Perang antara Rongkong dan Kulawi, berlangsung lama. Meski tak ada literatur menjelaskan kapan pertikaian berhenti, Matua Manganan, Haji Sitantu Panapi (74) mencoba mengurai ingatan dalam tradisi lisan mengatakan, ratusan pasukan orang Kulawi terjatuh di tebing dekat Minanga.

“Jadi waktu itu, ada mahluk gaib membantu perjuangan orang Rongkong. Mahluk gaib dekat air terjun itu memanggil orang Kulawi dan berpura-pura akan menyelamatkan. Tak tahunya itu jurang,” katanya.

Saya bertemu dengan beberapa penduduk setempat. Cerita perang antara Kulawi dan Rongkong, hanya dijelaskan sebagai upaya orang-orang Kulawi untuk menundukkan Rongkong karena penguasaan unsur besi bertuah. Dalam kisah lain, wilayah ini mengenal pula tradisi mengayau (ma’pengae) alias memenggal kepala manusia.

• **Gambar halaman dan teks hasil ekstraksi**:
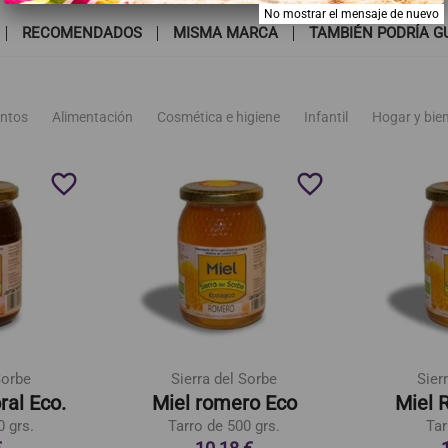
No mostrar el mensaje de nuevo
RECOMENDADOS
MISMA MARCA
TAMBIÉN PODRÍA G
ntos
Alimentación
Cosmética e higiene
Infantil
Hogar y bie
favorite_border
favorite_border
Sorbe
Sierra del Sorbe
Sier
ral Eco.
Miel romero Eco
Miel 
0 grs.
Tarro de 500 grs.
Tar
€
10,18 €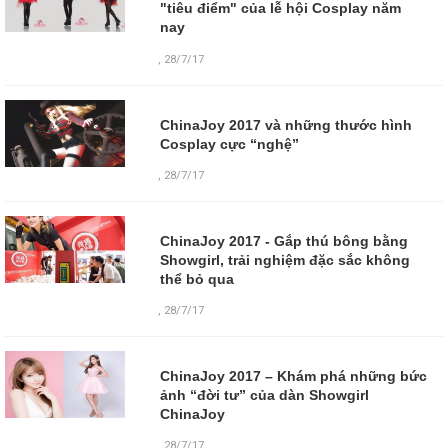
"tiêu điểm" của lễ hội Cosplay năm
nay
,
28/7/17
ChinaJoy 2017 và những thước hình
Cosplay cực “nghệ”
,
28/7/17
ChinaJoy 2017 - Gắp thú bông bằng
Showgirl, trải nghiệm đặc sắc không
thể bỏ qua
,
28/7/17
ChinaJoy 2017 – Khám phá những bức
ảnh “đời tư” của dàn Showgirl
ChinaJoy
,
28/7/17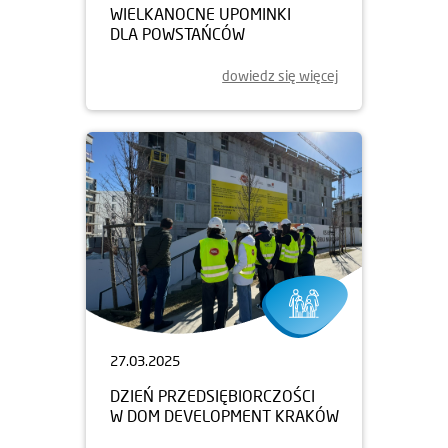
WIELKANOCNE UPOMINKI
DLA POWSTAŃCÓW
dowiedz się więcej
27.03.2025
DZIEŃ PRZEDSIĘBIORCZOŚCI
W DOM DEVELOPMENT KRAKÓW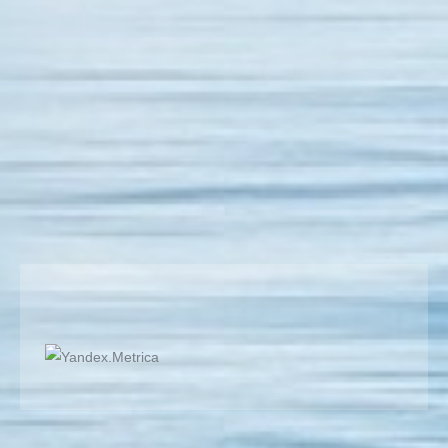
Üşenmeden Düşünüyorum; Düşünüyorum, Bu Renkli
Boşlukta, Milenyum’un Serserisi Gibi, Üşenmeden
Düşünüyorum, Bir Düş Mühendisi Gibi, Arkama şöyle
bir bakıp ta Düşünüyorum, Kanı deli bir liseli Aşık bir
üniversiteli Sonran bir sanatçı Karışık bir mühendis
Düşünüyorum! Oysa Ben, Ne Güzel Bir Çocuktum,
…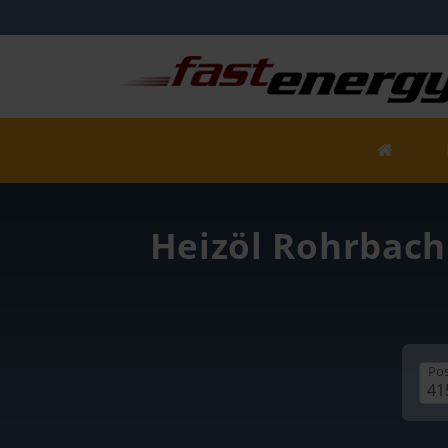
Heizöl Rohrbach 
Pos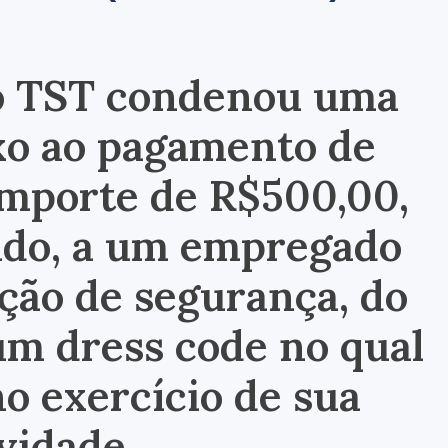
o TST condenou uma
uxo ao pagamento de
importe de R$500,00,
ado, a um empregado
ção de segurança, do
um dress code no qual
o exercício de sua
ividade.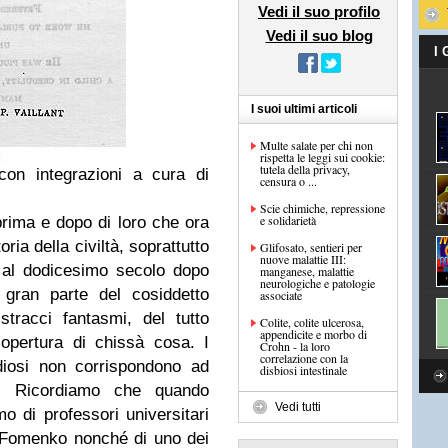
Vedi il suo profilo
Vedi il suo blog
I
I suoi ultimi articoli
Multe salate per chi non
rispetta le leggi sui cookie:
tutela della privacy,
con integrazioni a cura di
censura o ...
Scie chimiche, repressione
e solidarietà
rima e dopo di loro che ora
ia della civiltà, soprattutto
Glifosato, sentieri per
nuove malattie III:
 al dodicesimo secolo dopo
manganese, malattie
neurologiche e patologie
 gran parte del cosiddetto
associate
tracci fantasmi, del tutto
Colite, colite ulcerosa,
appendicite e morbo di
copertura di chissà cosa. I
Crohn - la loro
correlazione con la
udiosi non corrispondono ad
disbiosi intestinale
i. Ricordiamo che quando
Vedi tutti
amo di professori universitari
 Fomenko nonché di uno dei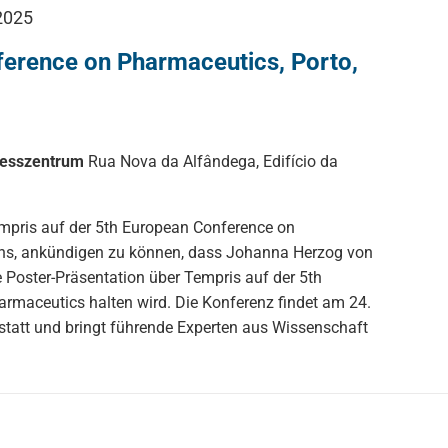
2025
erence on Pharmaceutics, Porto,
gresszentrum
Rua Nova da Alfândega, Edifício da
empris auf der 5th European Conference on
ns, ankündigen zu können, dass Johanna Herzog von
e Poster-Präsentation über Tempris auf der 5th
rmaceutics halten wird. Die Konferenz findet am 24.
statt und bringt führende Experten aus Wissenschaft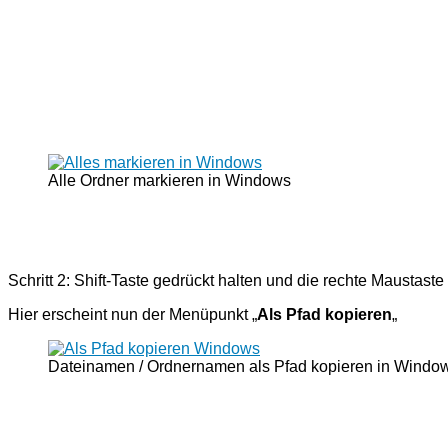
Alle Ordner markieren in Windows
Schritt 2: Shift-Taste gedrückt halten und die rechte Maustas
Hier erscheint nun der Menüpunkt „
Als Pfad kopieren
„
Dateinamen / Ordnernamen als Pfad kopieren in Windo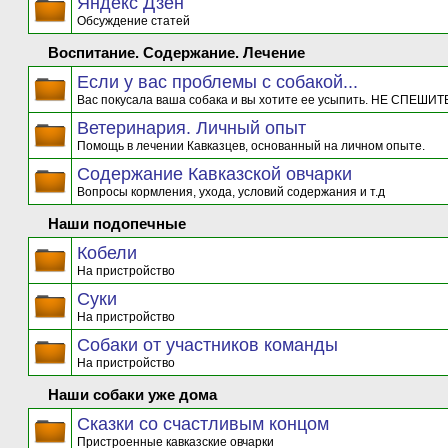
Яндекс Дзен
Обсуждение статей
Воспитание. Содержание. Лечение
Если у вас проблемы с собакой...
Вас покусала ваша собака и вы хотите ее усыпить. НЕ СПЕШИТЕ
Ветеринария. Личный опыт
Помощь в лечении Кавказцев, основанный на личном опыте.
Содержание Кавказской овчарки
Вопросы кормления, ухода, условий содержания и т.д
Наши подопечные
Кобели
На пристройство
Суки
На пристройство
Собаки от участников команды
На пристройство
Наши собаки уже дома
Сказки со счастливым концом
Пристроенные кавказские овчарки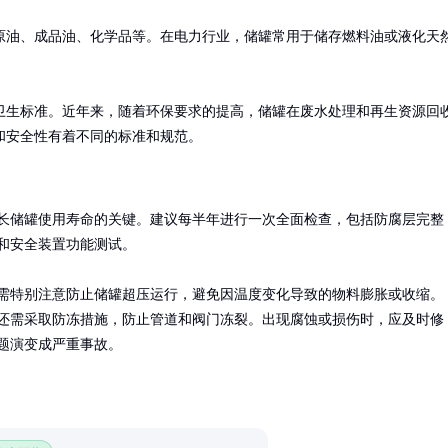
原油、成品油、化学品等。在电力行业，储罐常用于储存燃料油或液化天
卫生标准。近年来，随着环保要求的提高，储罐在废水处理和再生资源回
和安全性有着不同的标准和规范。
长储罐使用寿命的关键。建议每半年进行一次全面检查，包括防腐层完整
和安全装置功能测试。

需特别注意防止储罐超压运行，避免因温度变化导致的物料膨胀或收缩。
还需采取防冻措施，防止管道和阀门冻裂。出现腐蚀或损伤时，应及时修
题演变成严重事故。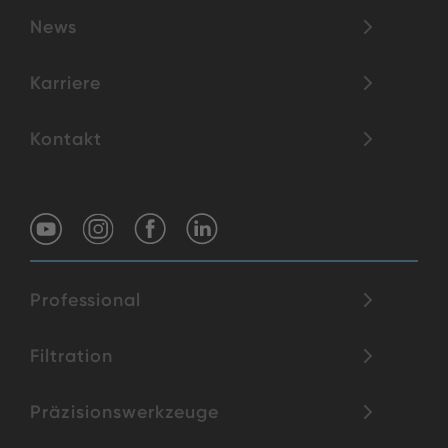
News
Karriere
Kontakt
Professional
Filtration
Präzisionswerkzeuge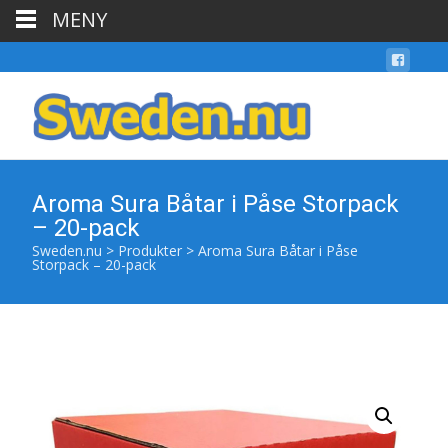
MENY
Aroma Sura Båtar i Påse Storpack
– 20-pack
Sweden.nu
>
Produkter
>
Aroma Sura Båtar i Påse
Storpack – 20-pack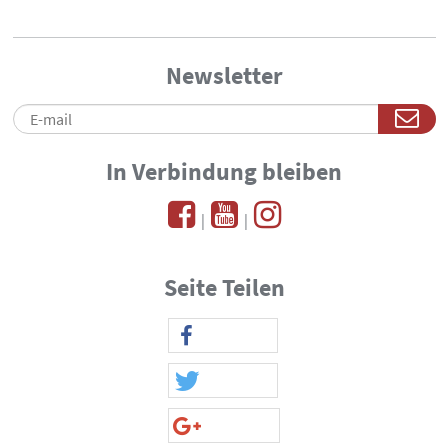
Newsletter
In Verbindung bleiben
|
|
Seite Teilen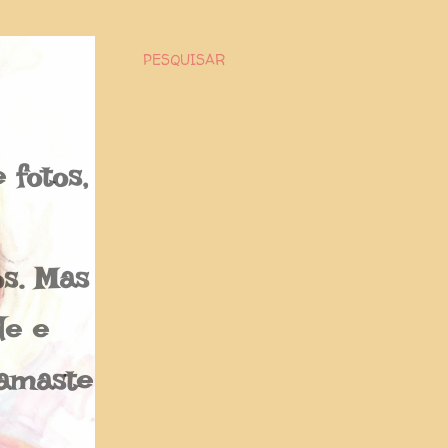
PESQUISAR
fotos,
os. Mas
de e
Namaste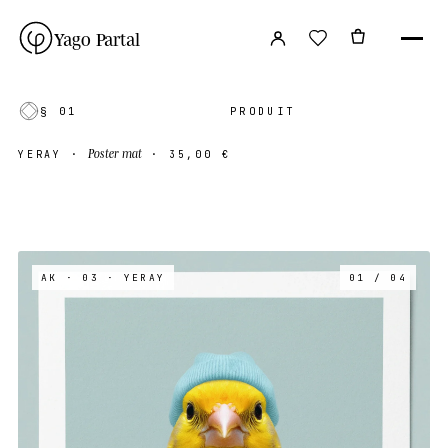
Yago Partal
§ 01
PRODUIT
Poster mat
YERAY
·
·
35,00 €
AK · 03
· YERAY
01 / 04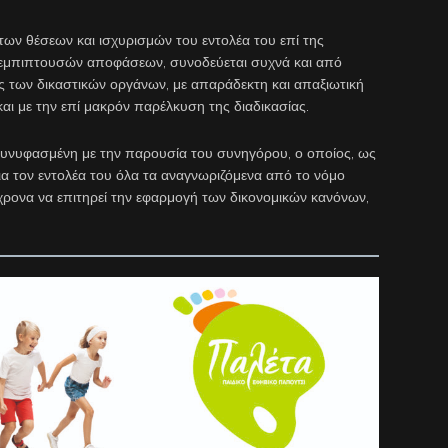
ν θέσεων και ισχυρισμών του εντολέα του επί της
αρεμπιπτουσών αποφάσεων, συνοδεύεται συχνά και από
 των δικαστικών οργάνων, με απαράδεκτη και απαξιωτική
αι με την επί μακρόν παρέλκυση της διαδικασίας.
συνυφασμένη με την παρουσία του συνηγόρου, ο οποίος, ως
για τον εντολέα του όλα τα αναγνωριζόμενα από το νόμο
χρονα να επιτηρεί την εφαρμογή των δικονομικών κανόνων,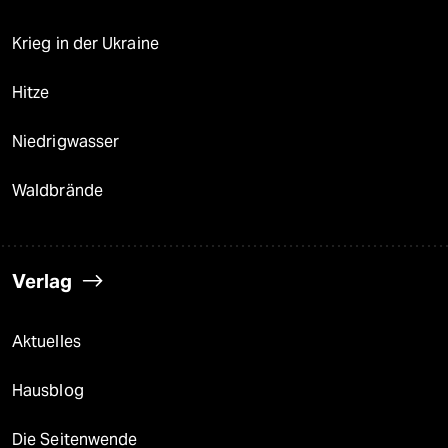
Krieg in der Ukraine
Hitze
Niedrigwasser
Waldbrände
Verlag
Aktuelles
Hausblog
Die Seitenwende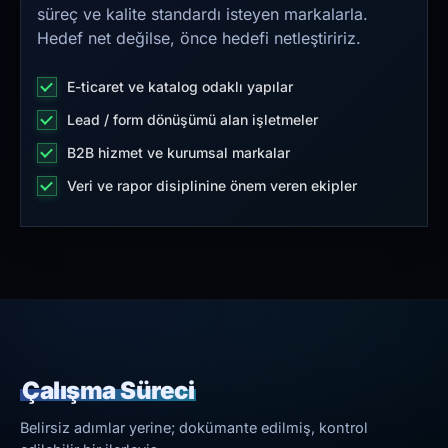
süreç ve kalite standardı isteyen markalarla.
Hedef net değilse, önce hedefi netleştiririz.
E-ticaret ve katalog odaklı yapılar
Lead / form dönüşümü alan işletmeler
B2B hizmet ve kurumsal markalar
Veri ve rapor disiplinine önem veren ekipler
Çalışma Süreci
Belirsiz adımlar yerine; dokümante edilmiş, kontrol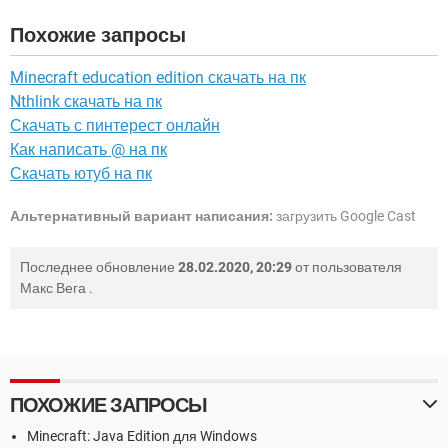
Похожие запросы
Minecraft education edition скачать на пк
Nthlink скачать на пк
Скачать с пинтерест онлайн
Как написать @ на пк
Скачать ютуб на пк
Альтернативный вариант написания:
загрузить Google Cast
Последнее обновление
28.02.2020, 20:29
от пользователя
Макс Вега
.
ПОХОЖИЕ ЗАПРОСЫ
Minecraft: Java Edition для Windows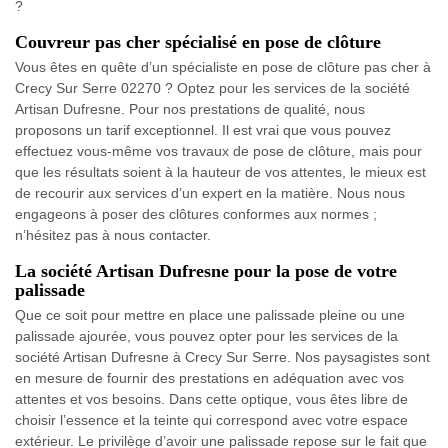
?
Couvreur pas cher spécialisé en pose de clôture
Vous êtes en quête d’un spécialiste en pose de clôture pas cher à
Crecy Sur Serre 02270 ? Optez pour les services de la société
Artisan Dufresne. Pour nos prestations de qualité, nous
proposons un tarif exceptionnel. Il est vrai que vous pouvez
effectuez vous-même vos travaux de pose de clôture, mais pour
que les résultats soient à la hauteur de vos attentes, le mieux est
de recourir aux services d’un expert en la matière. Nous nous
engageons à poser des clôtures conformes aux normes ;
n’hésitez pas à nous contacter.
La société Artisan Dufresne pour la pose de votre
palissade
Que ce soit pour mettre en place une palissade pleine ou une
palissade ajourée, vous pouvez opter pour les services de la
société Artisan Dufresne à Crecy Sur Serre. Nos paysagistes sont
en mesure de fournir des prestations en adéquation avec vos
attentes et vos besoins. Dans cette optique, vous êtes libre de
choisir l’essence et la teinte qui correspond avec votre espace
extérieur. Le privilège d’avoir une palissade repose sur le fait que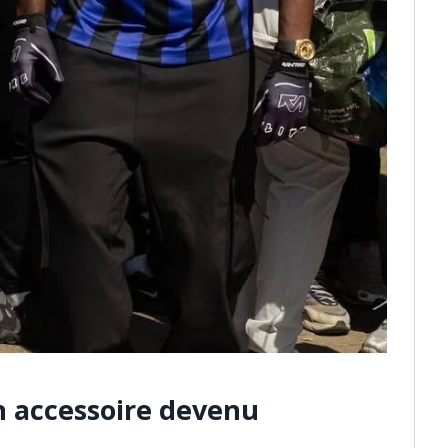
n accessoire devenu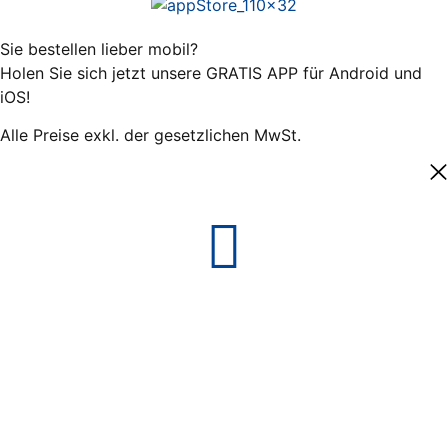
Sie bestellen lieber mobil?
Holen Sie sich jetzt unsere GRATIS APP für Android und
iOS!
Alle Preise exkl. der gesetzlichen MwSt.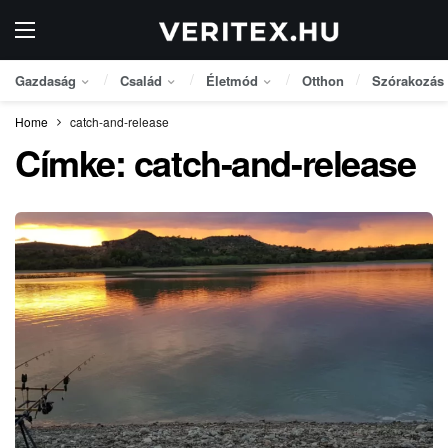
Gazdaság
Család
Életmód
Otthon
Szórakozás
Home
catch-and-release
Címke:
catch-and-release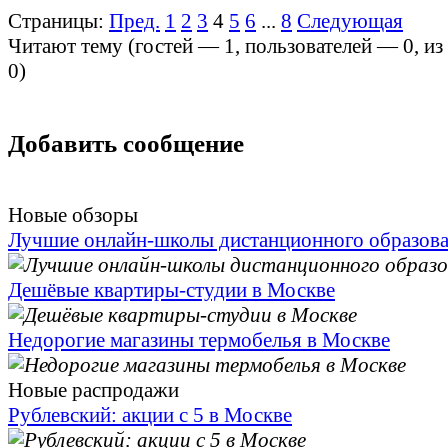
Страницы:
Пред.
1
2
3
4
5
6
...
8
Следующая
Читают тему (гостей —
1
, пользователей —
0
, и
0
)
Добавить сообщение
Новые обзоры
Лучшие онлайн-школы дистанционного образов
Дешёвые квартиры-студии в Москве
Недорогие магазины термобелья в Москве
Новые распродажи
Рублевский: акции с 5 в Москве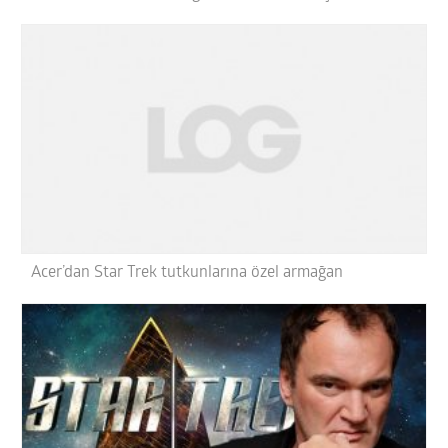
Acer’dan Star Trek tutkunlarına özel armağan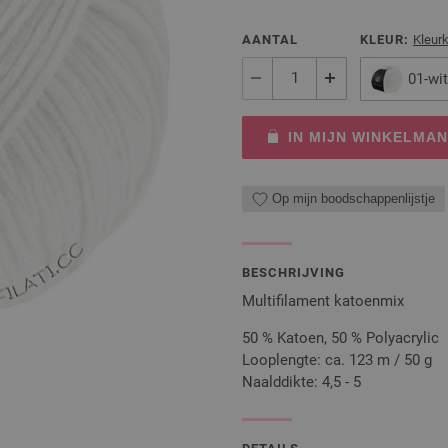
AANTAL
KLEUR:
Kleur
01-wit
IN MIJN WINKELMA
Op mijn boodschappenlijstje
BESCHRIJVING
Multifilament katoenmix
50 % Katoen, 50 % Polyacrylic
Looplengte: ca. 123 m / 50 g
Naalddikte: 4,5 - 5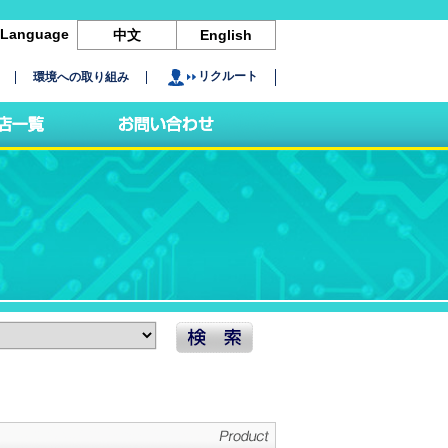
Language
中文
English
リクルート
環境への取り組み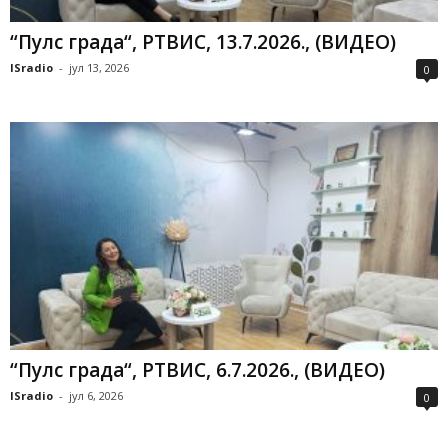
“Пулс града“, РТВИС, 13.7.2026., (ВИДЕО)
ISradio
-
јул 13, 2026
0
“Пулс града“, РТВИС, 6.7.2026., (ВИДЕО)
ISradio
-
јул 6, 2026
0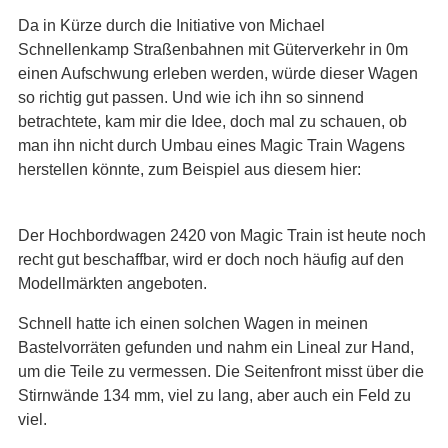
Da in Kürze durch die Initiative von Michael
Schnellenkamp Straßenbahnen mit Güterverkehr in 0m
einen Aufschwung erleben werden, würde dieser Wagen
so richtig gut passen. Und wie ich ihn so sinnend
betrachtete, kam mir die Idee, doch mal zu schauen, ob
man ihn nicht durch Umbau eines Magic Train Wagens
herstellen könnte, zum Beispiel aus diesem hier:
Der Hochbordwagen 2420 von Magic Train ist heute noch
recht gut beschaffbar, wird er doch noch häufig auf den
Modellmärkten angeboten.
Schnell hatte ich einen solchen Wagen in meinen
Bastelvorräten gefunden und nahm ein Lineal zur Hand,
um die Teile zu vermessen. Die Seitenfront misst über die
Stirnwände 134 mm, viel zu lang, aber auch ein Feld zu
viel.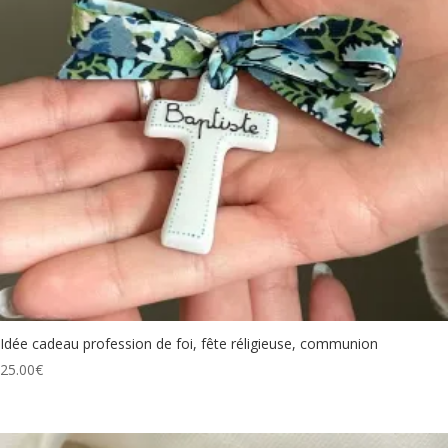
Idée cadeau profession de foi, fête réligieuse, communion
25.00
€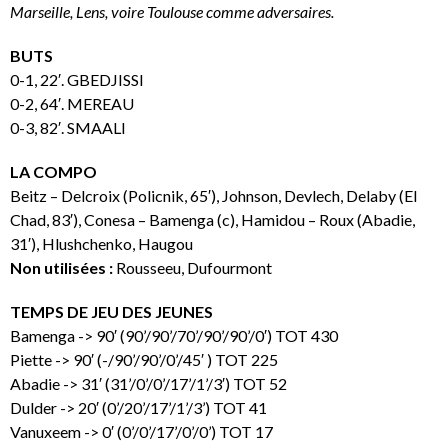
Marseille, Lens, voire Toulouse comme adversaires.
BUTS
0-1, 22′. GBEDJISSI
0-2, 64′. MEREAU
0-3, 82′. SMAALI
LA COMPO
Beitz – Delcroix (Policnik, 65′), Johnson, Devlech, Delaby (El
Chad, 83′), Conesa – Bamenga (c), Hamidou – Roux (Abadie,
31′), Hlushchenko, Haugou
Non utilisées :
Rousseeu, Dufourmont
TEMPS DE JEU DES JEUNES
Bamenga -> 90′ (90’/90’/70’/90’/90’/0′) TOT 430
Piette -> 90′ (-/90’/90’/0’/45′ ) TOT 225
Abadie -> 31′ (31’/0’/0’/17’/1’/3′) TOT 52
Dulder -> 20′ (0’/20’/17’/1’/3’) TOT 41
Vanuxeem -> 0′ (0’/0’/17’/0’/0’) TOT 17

• **RINCIAN SOAL**: Perbarui bagian bacaan tentang perang Rongkong dan Kulawi mulai dari "Perang antara Rongkong" sampai dengan "tebing dekat Minanga.", dengan mengganti "tebing" menjadi "lereng". Baris-baris data tersebut tidak berperan dalam hal ini.

• **JAWABAN**:
Perang antara Rongkong dan Kulawi, berlangsung lama. Meski tak ada literatur menjelaskan kapan pertikaian berhenti, Matua Manganan, Haji Sitantu Panapi (74) mencoba mengurai ingatan dalam tradisi lisan mengatakan, ratusan pasukan orang Kulawi terjatuh di lereng dekat Minanga.